Closed bhavishyachandra closed 3 years ago
@bhavishyachandra you most likely need to call Log.CloseAndFlush()
before exiting.
I have a similar problem, although not with the splunk sink. And so may be completed unrelated if it is down to the sinks flush implementation.
I am calling Log.CloseAndFlush(); in a finally block in the Handle method. The faster the lambda execution the less chance i will get any logs written at all...
I have this lambda set to run every minute, it only logs during the cold start which took 1295.98 ms but every subsequent execution that takes 200 ms or less.. no logs.
I suspect CloseAndFlush is not synchronous...
Did you find a solution?
@oguzhancagliyan I don't have a solution. we moved away from Lambda and hosted our API in a docker container.
This is proving to be a big problem for us too.
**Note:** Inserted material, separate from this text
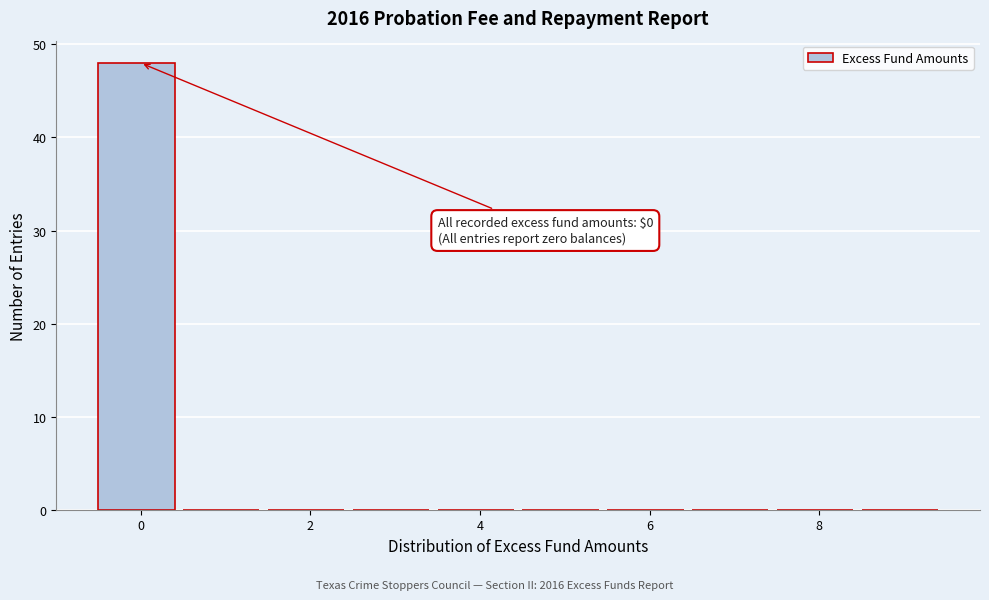

Over which range of the x-axis is the bar tallest?

-0.5 to 0.5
When sending logs directly to Splunk from a C# lambda (it's an aspnetcore app) they get dropped if the lambda executes quickly. Has anyone thought about ways to solve this in a clean way? Some sort of middleware that flushes on each request? Is there a way to just "flush" and not close?
Closing as a part of larger Serilog contrib reorg
Hello
I was using this sink to log to Splunk from my C# Serverless Lambda. We found that the platform kills all background threads after the API response is sent from the controller. This was causing some logs to go missing. Would be great if you could add an additional parameter that makes all the calls to Splunk synchronous in place of the periodic batching.